**Directions for this task**
Retype, word for word, only the lines from the one containing "D7.1 H2020 FET HIVEOPOLIS No 824069" through the last line of the listing below. Pictures do not belong in the result.

▼▼▼

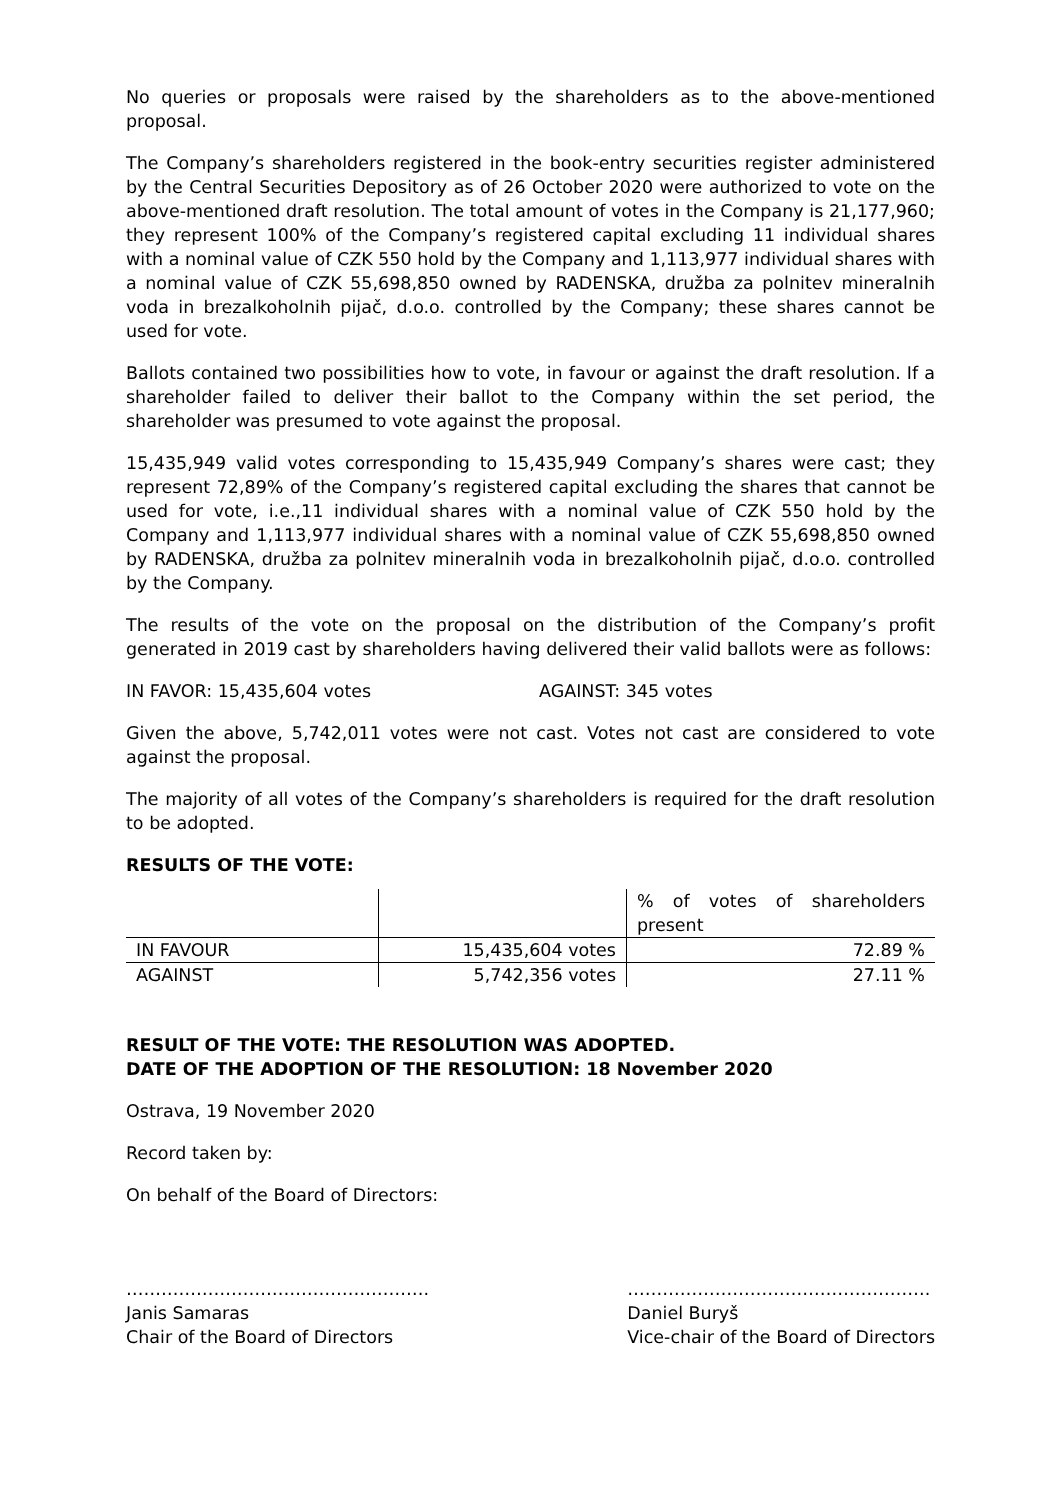No queries or proposals were raised by the shareholders as to the above-mentioned proposal.
The Company’s shareholders registered in the book-entry securities register administered by the Central Securities Depository as of 26 October 2020 were authorized to vote on the above-mentioned draft resolution. The total amount of votes in the Company is 21,177,960; they represent 100% of the Company’s registered capital excluding 11 individual shares with a nominal value of CZK 550 hold by the Company and 1,113,977 individual shares with a nominal value of CZK 55,698,850 owned by RADENSKA, družba za polnitev mineralnih voda in brezalkoholnih pijač, d.o.o. controlled by the Company; these shares cannot be used for vote.
Ballots contained two possibilities how to vote, in favour or against the draft resolution. If a shareholder failed to deliver their ballot to the Company within the set period, the shareholder was presumed to vote against the proposal.
15,435,949 valid votes corresponding to 15,435,949 Company’s shares were cast; they represent 72,89% of the Company’s registered capital excluding the shares that cannot be used for vote, i.e.,11 individual shares with a nominal value of CZK 550 hold by the Company and 1,113,977 individual shares with a nominal value of CZK 55,698,850 owned by RADENSKA, družba za polnitev mineralnih voda in brezalkoholnih pijač, d.o.o. controlled by the Company.
The results of the vote on the proposal on the distribution of the Company’s profit generated in 2019 cast by shareholders having delivered their valid ballots were as follows:
IN FAVOR: 15,435,604 votes AGAINST: 345 votes
Given the above, 5,742,011 votes were not cast. Votes not cast are considered to vote against the proposal.
The majority of all votes of the Company’s shareholders is required for the draft resolution to be adopted.
RESULTS OF THE VOTE:
| | | % of votes of shareholders present |
| --- | --- | --- |
| IN FAVOUR | 15,435,604 votes | 72.89 % |
| AGAINST | 5,742,356 votes | 27.11 % |
RESULT OF THE VOTE: THE RESOLUTION WAS ADOPTED.
DATE OF THE ADOPTION OF THE RESOLUTION: 18 November 2020
Ostrava, 19 November 2020
Record taken by:
On behalf of the Board of Directors:
…………………………………………….
Janis Samaras
Chair of the Board of Directors
…………………………………………….
Daniel Buryš
Vice-chair of the Board of Directors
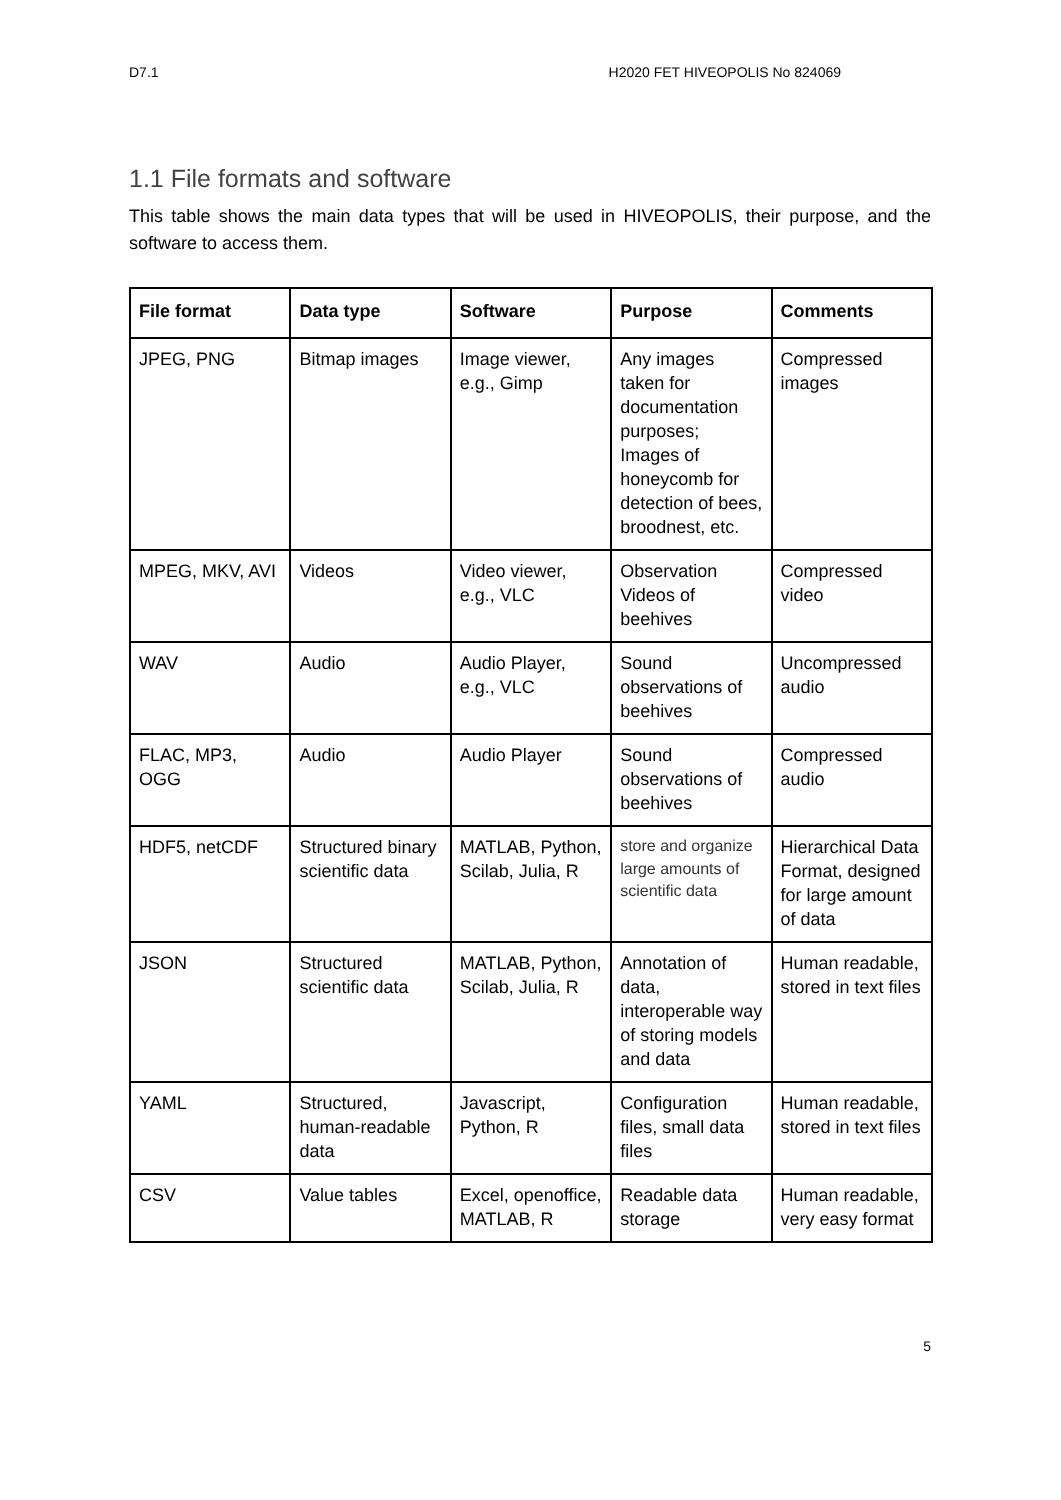D7.1 H2020 FET HIVEOPOLIS No 824069
1.1 File formats and software
This table shows the main data types that will be used in HIVEOPOLIS, their purpose, and the software to access them.
| File format | Data type | Software | Purpose | Comments |
| --- | --- | --- | --- | --- |
| JPEG, PNG | Bitmap images | Image viewer, e.g., Gimp | Any images taken for documentation purposes; Images of honeycomb for detection of bees, broodnest, etc. | Compressed images |
| MPEG, MKV, AVI | Videos | Video viewer, e.g., VLC | Observation Videos of beehives | Compressed video |
| WAV | Audio | Audio Player, e.g., VLC | Sound observations of beehives | Uncompressed audio |
| FLAC, MP3, OGG | Audio | Audio Player | Sound observations of beehives | Compressed audio |
| HDF5, netCDF | Structured binary scientific data | MATLAB, Python, Scilab, Julia, R | store and organize large amounts of scientific data | Hierarchical Data Format, designed for large amount of data |
| JSON | Structured scientific data | MATLAB, Python, Scilab, Julia, R | Annotation of data, interoperable way of storing models and data | Human readable, stored in text files |
| YAML | Structured, human-readable data | Javascript, Python, R | Configuration files, small data files | Human readable, stored in text files |
| CSV | Value tables | Excel, openoffice, MATLAB, R | Readable data storage | Human readable, very easy format |
5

▲▲▲

**Result**
D7.1 H2020 FET HIVEOPOLIS No 824069
1.1 File formats and software
This table shows the main data types that will be used in HIVEOPOLIS, their purpose, and the software to access them.
| File format | Data type | Software | Purpose | Comments |
| --- | --- | --- | --- | --- |
| JPEG, PNG | Bitmap images | Image viewer, e.g., Gimp | Any images taken for documentation purposes; Images of honeycomb for detection of bees, broodnest, etc. | Compressed images |
| MPEG, MKV, AVI | Videos | Video viewer, e.g., VLC | Observation Videos of beehives | Compressed video |
| WAV | Audio | Audio Player, e.g., VLC | Sound observations of beehives | Uncompressed audio |
| FLAC, MP3, OGG | Audio | Audio Player | Sound observations of beehives | Compressed audio |
| HDF5, netCDF | Structured binary scientific data | MATLAB, Python, Scilab, Julia, R | store and organize large amounts of scientific data | Hierarchical Data Format, designed for large amount of data |
| JSON | Structured scientific data | MATLAB, Python, Scilab, Julia, R | Annotation of data, interoperable way of storing models and data | Human readable, stored in text files |
| YAML | Structured, human-readable data | Javascript, Python, R | Configuration files, small data files | Human readable, stored in text files |
| CSV | Value tables | Excel, openoffice, MATLAB, R | Readable data storage | Human readable, very easy format |
5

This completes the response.